Classification as T1D requires an individual to fulfill either of the following criteria:

  1. Must have purchased only insulin drugs and never any other type of glucose-lowering drugs, and have at least one diagnosis of T1D
  2. Must have a majority of T1D diagnoses from endocrinological departments (or from other medical departments, in the absence of contacts to endocrinological departments), and a purchase of insulin within 180 days after onset of diabetes, with insulin contributing at least two thirds of all defined daily doses of glucose-lowering drugs purchased.

In populations generated on a fixed index date (such as the cross-sectional studies associated with this dissertation), individuals classified as T1D cases must have purchased insulin drugs in the last year prior to the index date.

Classifying type 2 diabetes

Individuals not classified as T1D cases are classified as T2D cases.

Detailed and technical description

Below are the technical, exact implementation of the above description. These are the logical conditions and exact variables and registers used that results in the classification of diabetes status and types. They are shown in the form of tables for each register, as well as for each

lpr_diag

register title logic comments
lpr_diag Relevant LPR2 diagnoses codes c_diag =~ ‘^(DO0[0-6]|DO8[0-4]|DZ3[37]|DE1[0-4]|249|250)’ AND (c_diagtype == ‘A’ OR c_diagtype == ‘B’) ‘A’ c_diagtype means primary diagnosis.

lpr_adm

register title logic comments
lpr_adm LPR2 endocrinology department na_if(c_spec, NOT (c_spec %in% 8:30)) == 8 TRUE when the department is endocrinology, FALSE when it is other medical departments, and missing is all other cases.

diagnoser

register title logic comments
diagnoser Relevant LPR3 diagnoses codes diagnosekode =~ ‘^(DO0[0-6]|DO8[0-4]|DZ3[37]|DE1[0-4])’ AND (diagnosetype == ‘A’ OR diagnosetype == ‘B’) AND (senere_afkraeftet == ‘Nej’) A diagnosekode means primary diagnosis and senere_afkraeftet means diagnosis was later retracted.

kontakter

register title logic comments
kontakter LPR3 endocrinology department na_if(hovedspeciale_ans, NOT (hovedspeciale_ans %in% c(‘medicinsk endokrinologi’, ‘blandet medicin og kirurgi’, ‘intern medicin’, ‘geriatri’, ‘hepatologi’, ‘hæmatologi’, ‘infektionsmedicin’, ‘kardiologi’, ‘medicinsk allergologi’, ‘medicinsk gastroenterologi’, ‘medicinsk lungesygdomme’, ‘nefrologi’, ‘reumatologi’, ‘palliativ medicin’, ‘akut medicin’, ‘dermato-venerologi’, ‘neurologi’, ‘onkologi’, ‘fysiurgi’, ‘tropemedicin’))) == ‘medicinsk endokrinologi’ TRUE when the department is endocrinology, FALSE when it is other medical departments, and missing in all other cases.

lab_forsker

register title logic comments
lab_forsker HbA1c inclusion (analysiscode == ‘NPU27300’ AND value >= 48) OR (analysiscode == ‘NPU03835’ AND value >= 6.5) Is the IFCC units for NPU27300 and DCCT units for NPU03835.

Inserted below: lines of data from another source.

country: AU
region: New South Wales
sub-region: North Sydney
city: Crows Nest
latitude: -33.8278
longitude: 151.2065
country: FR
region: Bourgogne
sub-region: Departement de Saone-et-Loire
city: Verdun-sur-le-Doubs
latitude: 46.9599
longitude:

ssyi and sssy for podiatrist services

register title logic comments
NA Podiatrist services speciale =~ ‘^54’ AND barnmak != 0 barnmak means the services were provided to a child of the individual.

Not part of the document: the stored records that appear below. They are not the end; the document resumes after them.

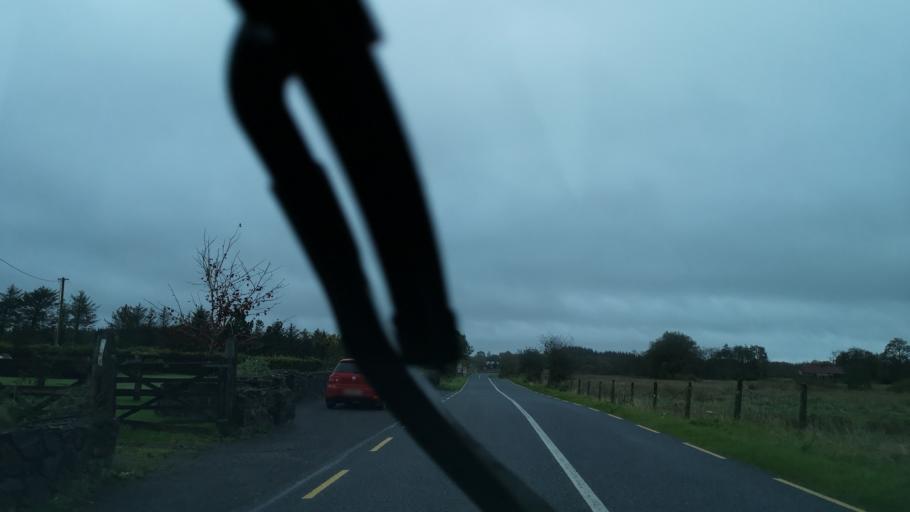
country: IE
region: Connaught
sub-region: Maigh Eo
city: Ballyhaunis
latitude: 53.7994
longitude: -8.6990
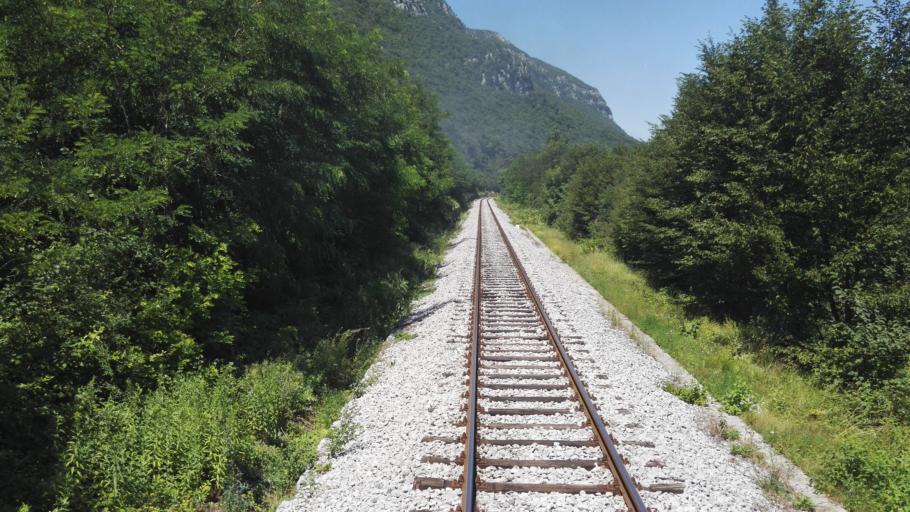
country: SI
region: Nova Gorica
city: Solkan
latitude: 45.9883
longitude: 13.6480
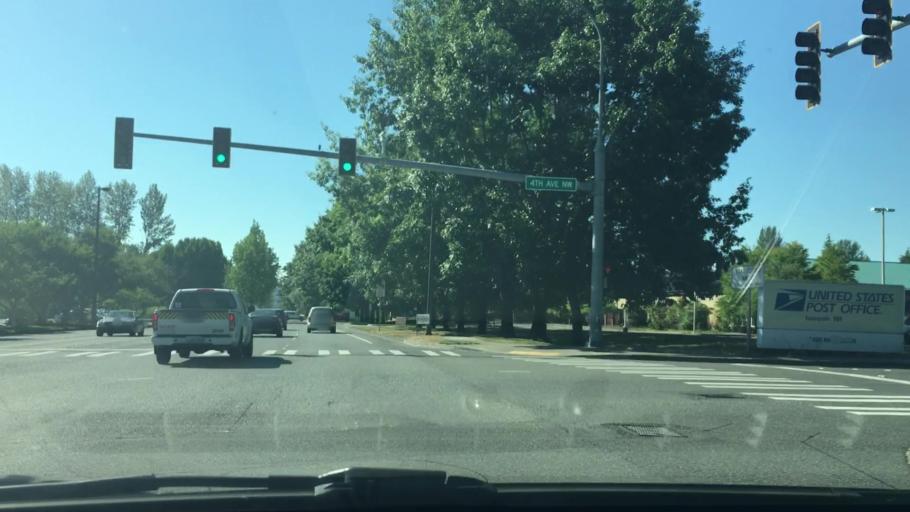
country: US
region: Washington
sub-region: King County
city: Issaquah
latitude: 47.5412
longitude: -122.0419
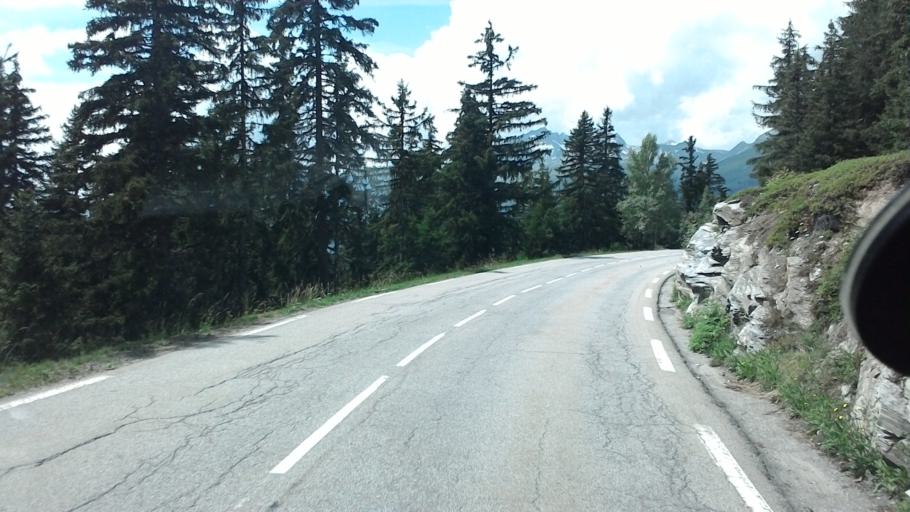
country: FR
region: Rhone-Alpes
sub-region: Departement de la Savoie
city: Seez
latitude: 45.6231
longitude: 6.8431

lmdb for glucose lowering drugs

register title logic comments
lmdb Glucose-lowering drug inclusion atc =~ ‘^A10’ AND NOT (atc =~ ‘^(A10BJ|A10BK01|A10BK03)’) Do not keep GLP-RAs or dapagliflozin/empagliflozin drugs.

bef and only GLD (via lmdb) for potential polycystic ovary syndrome

register title logic comments
NA No potential PCOS NOT (koen == 2 AND atc =~ ‘^A10BA02$’ AND ((date - foed_dato) < years(40) OR indication_code %in% c(‘0000092’, ‘0000276’, ‘0000781’))) Woman is defined as 2 in koen.

Pregnancy events

register title logic comments
NA Remove events within a potential pregnancy period NOT (has_pregnancy_event AND has_elevated_hba1c AND (date >= (pregnancy_event_date - weeks(40)) OR date <= (pregnancy_event_date + weeks(12)))

References

1.
Isaksen AA, Sandbæk A, Bjerg L. Validation of register-based diabetes classifiers in danish data. Clinical Epidemiology. 2023 May;Volume 15:569–81.